● INSTRUCTIONS TO FOLLOW
Quote the passage on District telecommunications taxes word for word, everything from "By having equal" down to "for the District?".

● SUPPLIED PASSAGE
The following section raises significant policy issues. This is followed by an Options section presenting some alternatives.

Is the current tax scheme flawed?

As a general principle, the District ought to tax all telecommunications providers the same. The D.C. Council appeared to take a step in this direction in the Telecommunications Competition Act of 1996, as noted on pages 29-30, but additional legislation will be necessary. Whether a company was classified as a cable provider, local telephone company, long distance market participant, or wireless service company in the past is not relevant. To the extent that various telecommunications services are equivalent, these services ought to be subject to similar taxation. As was illustrated in Table X, District tax laws are inconsistent regarding taxation of telecommunications services and providers.

By having equal rates apply to services, the District can avoid problems determining how to tax bundled telecommunications. Further, by having a single rate, to which all types of service are subject, there would be no discrimination against a particular method of service delivery, for example wireline versus wireless.

The District may be at risk of litigation due to inconsistent laws regarding the purchase of equipment which is used to produce receipts subject to gross receipts taxes. In addition, obligations under the personal property tax are inconsistent, which could lead to a lawsuit. 

Is ten percent the right gross receipts tax rate for the District? 

Significantly higher tax rates for telecommunications services compared to other jurisdictions may hinder economic development by inducing businesses and government agencies to locate telecommunications-intensive activities in lower-tax places. Even though a larger base theoretically allows the District to impose lower rates than under a sales tax scheme, officials may lower rates for other taxes, which may or may not improve the overall equity of District taxes. This shifts the business tax burden in the District from businesses that are less reliant on utility and telecommunications services to those that are more intensive, or from residents to businesses. Residents also bear the costs of the relatively high rate of the gross receipts tax. Whether or not the current rate is high enough to induce residents to relocate from the District is not known.

● DATA LISTING
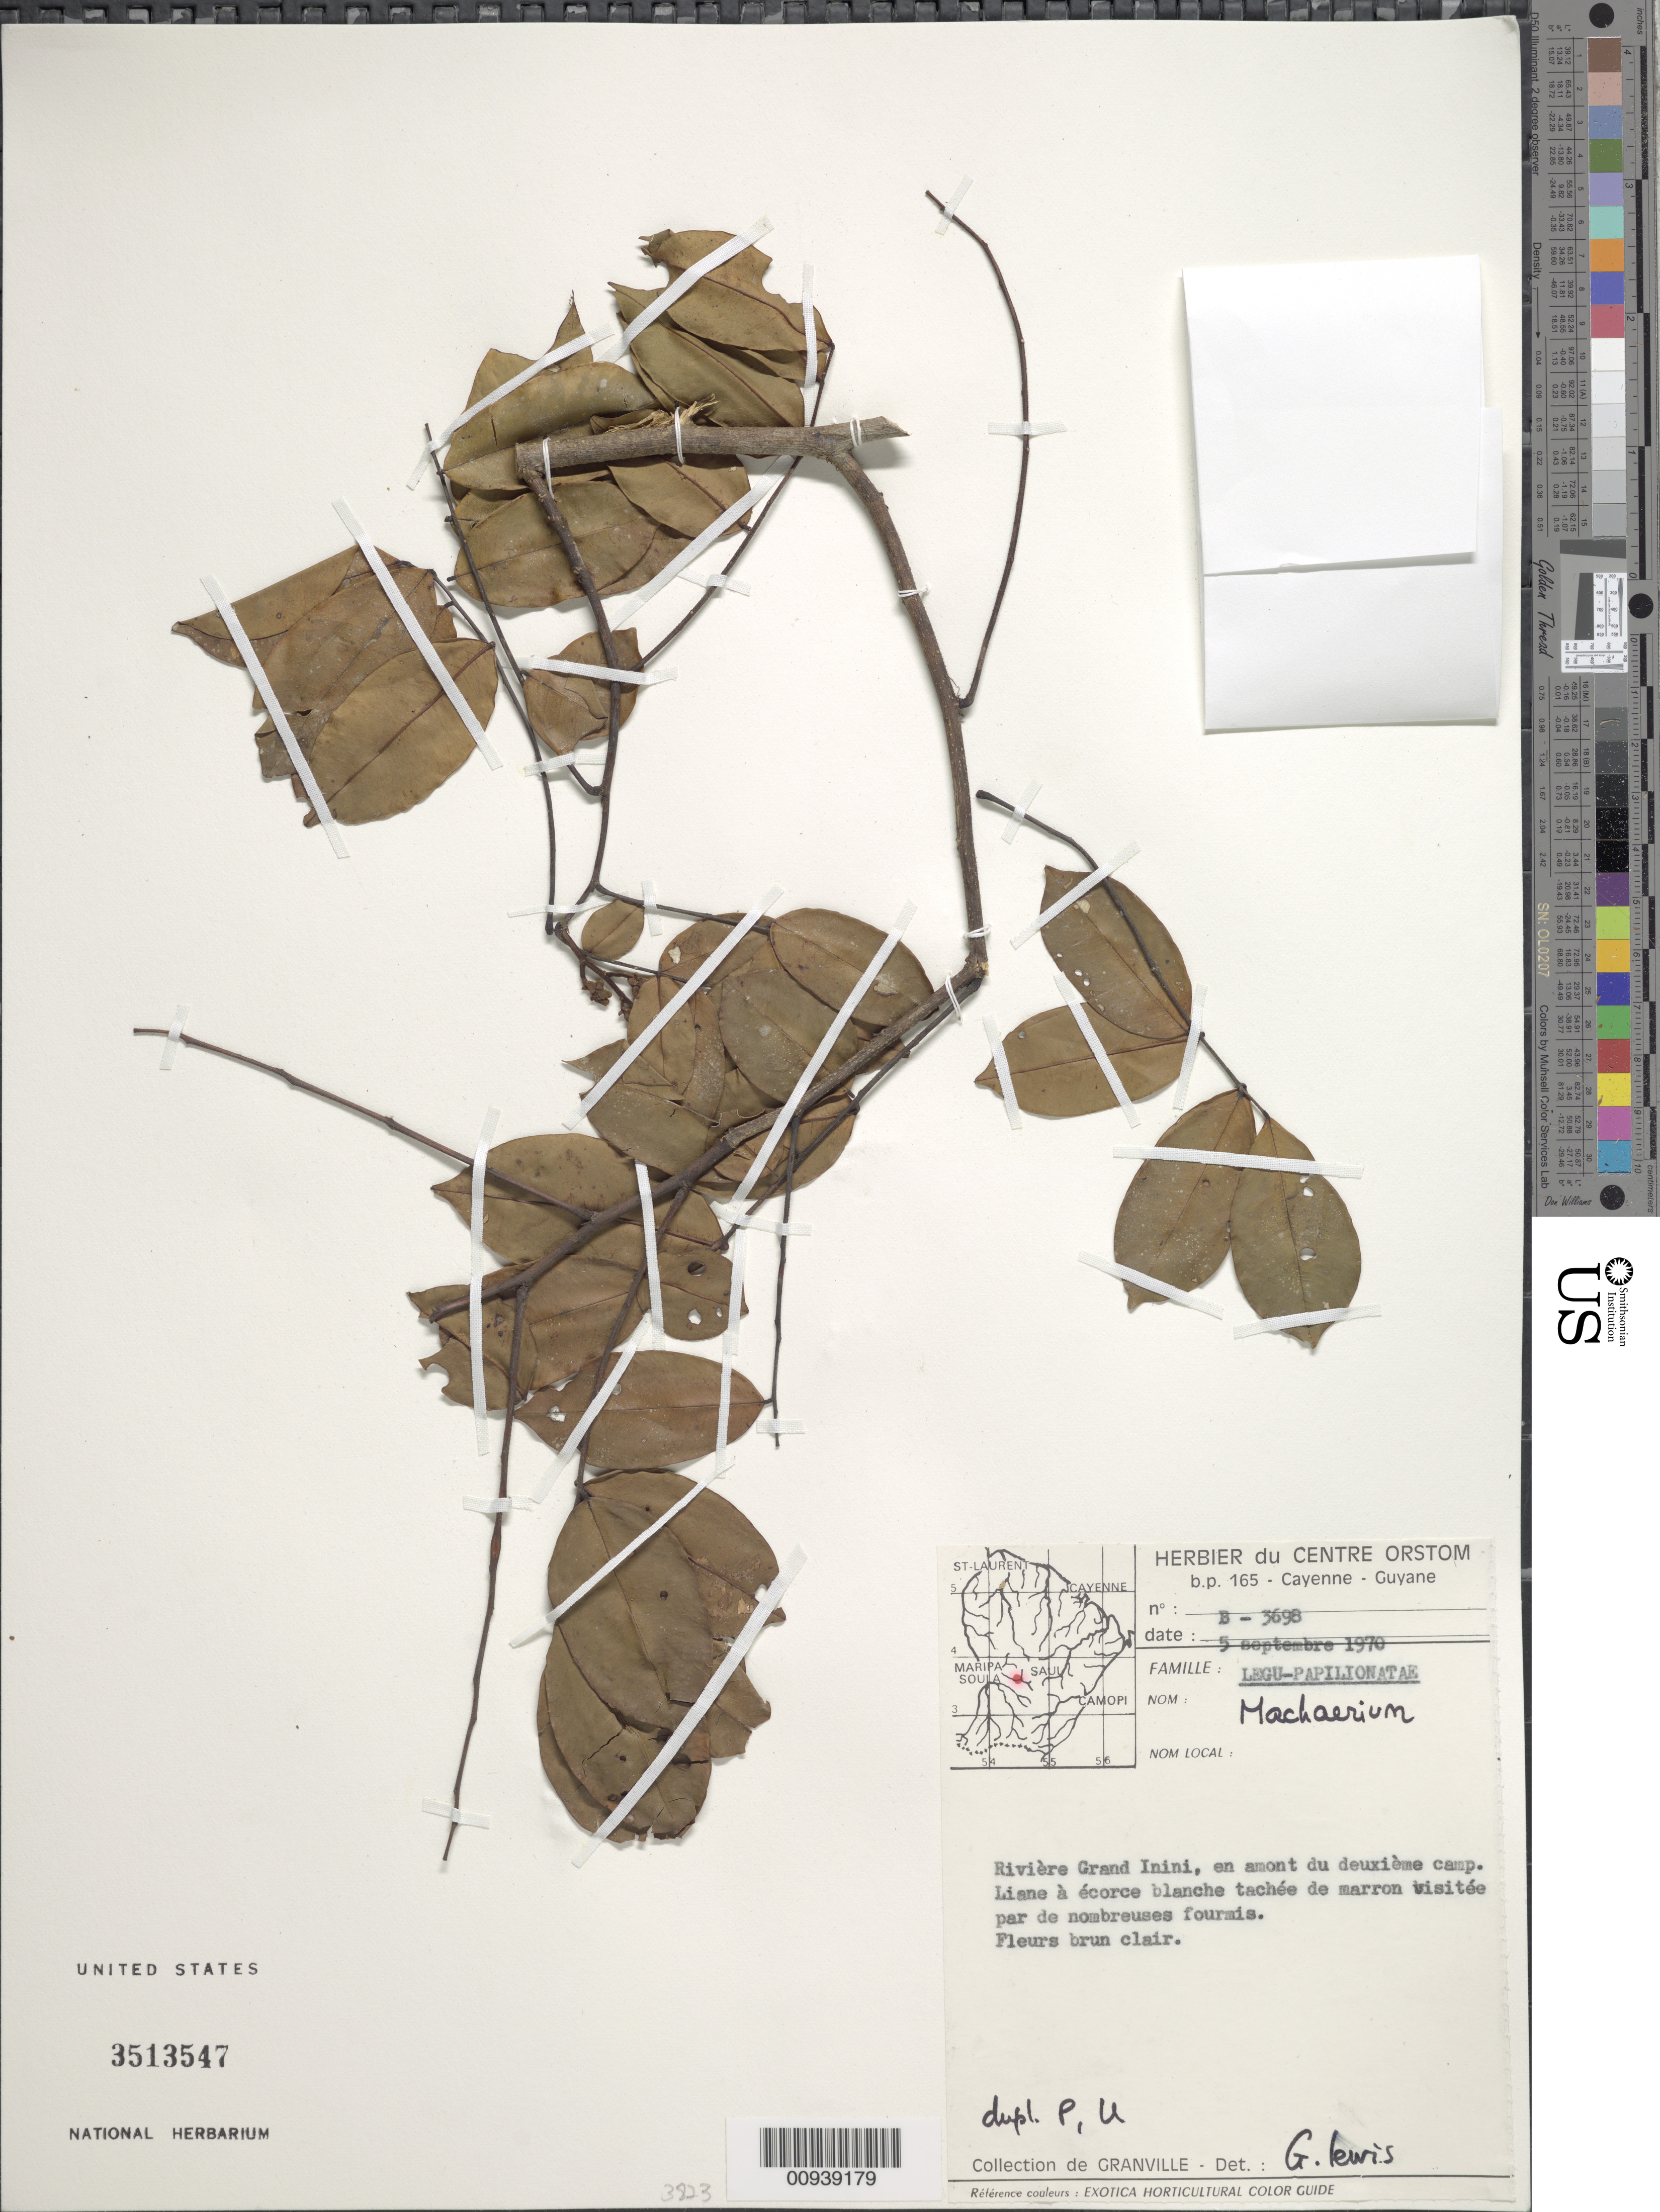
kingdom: Plantae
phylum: Tracheophyta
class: Magnoliopsida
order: Fabales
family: Fabaceae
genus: Machaerium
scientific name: Machaerium sp.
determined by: Leuris, G.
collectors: J.-J. de Granville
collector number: B 3698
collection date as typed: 5-Sep-70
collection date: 1970-09-05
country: French Guiana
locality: Grand Inini R., en amont du deuxieme camp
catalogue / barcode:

● COMPLETE RESPONSE
By having equal rates apply to services, the District can avoid problems determining how to tax bundled telecommunications. Further, by having a single rate, to which all types of service are subject, there would be no discrimination against a particular method of service delivery, for example wireline versus wireless.

The District may be at risk of litigation due to inconsistent laws regarding the purchase of equipment which is used to produce receipts subject to gross receipts taxes. In addition, obligations under the personal property tax are inconsistent, which could lead to a lawsuit. 

Is ten percent the right gross receipts tax rate for the District?